I was showing a friend the sun today, and he asked how big the sunspots were. I told him I’d send him a photo of the Venus transit across the face of the Sun last year, so he could get a feel for the sunspots relative to the size of the Earth. I told him he’d have to take into account, the fact that Venus is a considerable distance from the Sun, and, thus, it appears larger than it would if it were at the surface of the Sun like the sunspots. I thought I’d do some calculations to give some absolute numbers on the diameter of the spots based on how big Venus appears in the photos. Here they are for all to see.
Some quick facts:
- The Earth’s mean distance from the Sun is about 150,000,000 km.
- Venus’ mean distance from the Sun is 108,000,000 km.
- The Sun’s approximate radius is 700,000 km.
- The Earth’s mean radius is 6371 km.
- Venus’ mean radius is 6052 km.
OK. I’m going to ignore:
- Uncertainties
- The orbits of the Earth and Venus are not perfectly circular, and they precess around the Sun. (In other words, the orbits are ovals and the long axis of the oval itself rotates around the sun.) This means the distance between the Earth and Venus varies by almost 7,000,000 km.
I’m going to calculate the size of the sunspot two different ways to check the work. Let’s go with the simplest method first.
First method: Relative size of the sunspot and the Sun in the image.
Using the relative size of the sunspot and the sun in the photo, we can just calculate the ratio in pixels and apply it to the known size of the Sun in km to determine the sunspot size in km.
The image I’m publishing is scaled down and compressed using a lossy compression which is going to fuzz things a bit, so any measurement you would do will vary from the uncompressed master image I used for measurements. In the master image, the round sunspot to the below left of center appears to be between 25-26 pixels in diameter when measuring the penumbra (the gray outer region of the spot) , and the Sun itself appears to be between 1180 and 1186 pixels in diameter.

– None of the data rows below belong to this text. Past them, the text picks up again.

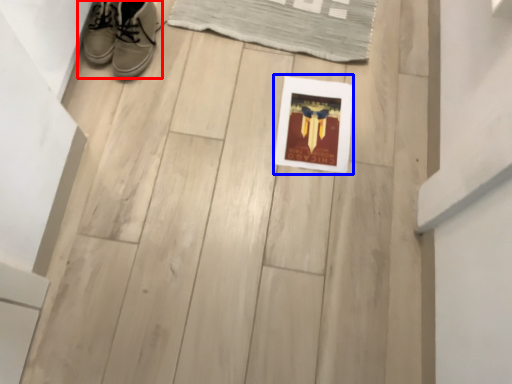
Question: Which of the following is the closest to the observer, footwear (highlighted by a red box) or picture frame (highlighted by a blue box)?

Choices:
 (A) footwear
 (B) picture frame

Answer: (A)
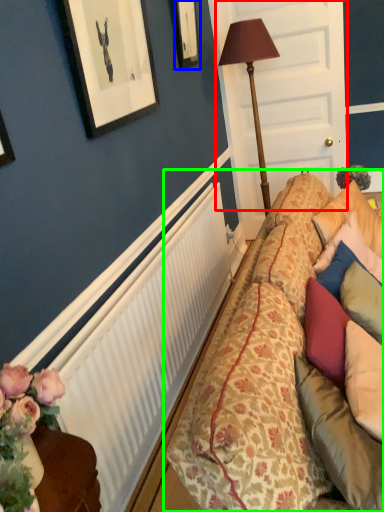
Question: Which is farther away from door (highlighted by a red box)? picture frame (highlighted by a blue box) or studio couch (highlighted by a green box)?

Choices:
 (A) picture frame
 (B) studio couch

Answer: (B)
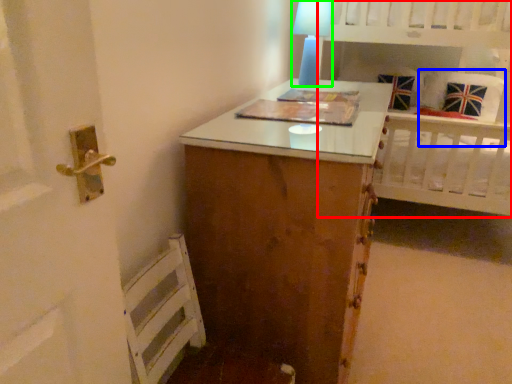
Question: Which object is positioned farthest from bed (highlighted by a red box)? Select from pillow (highlighted by a blue box) and table lamp (highlighted by a green box).

Choices:
 (A) pillow
 (B) table lamp

Answer: (B)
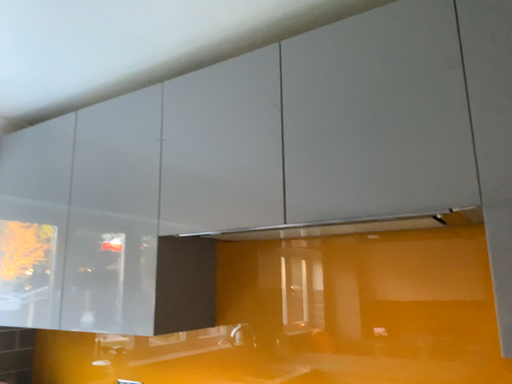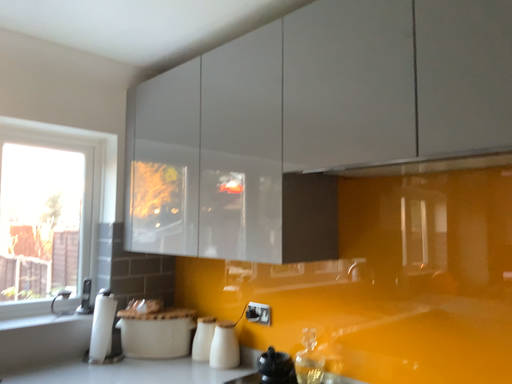
Question: How did the camera likely rotate when shooting the video?

Choices:
 (A) rotated left
 (B) rotated right

Answer: (A)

The ratio of the average size in pixels is then: ((25+26)/2) / ((1180+1186)/2) = 0.02156
Applied to a diameter of 1,400,000 km for the Sun produces a size of: 0.02156 * 1,400,000km = 30184 km.
Second method: Use trigonometry and the known sizes and distances of objects.
Given the above facts, approximate distance of an observer on Earth from the surface of the Sun is:
150,000,000 – 700,000 – 6371 km = 149,293,629 km
The radius of the Earth is really insignificant here because the variability of the distance between the Earth and the Sun (approx. 5,000,000 km) is far larger (which itself is not too significant because the variability is much less than the average distance), but I threw it in to show it has been considered.
In the master image, Venus at a distance of 150,000,000 – 108,000,000 – 6371 km (41,993,629) from the observer appears to be between 36 and 37 pixels in diameter.
- From the Earth, Venus appears as 2 * atan(6052 / 41,993,629) = 0.01651 degrees.
- At the Sun, Venus would appear 2 * atan(6052 / 149,293,629) = 0.004645 degrees
- The ratio between those two angles is 0.004645 / 0.01651 = 0.2813.
- If we apply this ratio to the pixel size of Venus, we can determine how many pixels it would be if it were at the distance of the Sun’s surface. This results in an average size of 10.25 pixels.
- Previously, we measured the sunspot to be 25-26 pixels, so the sunspot must be (25.5 / 10.25) * (6052 * 2) km = 30,112 km.
So, both methods produce a value of about 30,000 km (about 2.5x the size of Venus or the Earth). The difference could be attributed to:
- The real distance between Earth and Venus on the day the photo was taken may have been quite different from the rough estimate that was used. A rough estimate for the Earth-Sun distance was also used, but the same value was used in both calculations, so that shouldn’t cause an issue.
- The pixel measurements are a little fuzzy. When you examine the image closely you see that the edges of both the Sun and Venus are a little fuzzy. Some of this is certainly a result of the BayerFilter on the CMOS sensor in my digital SLR, and some of it might also be the atmospheric distortion above the surfaces of the object.
- The way the calculations were done assume that the Sun as measured is the same distance from the observer as the sunspot, but in fact the diameter of the sun being measured is an additional 700,000 km farther making it appear smaller.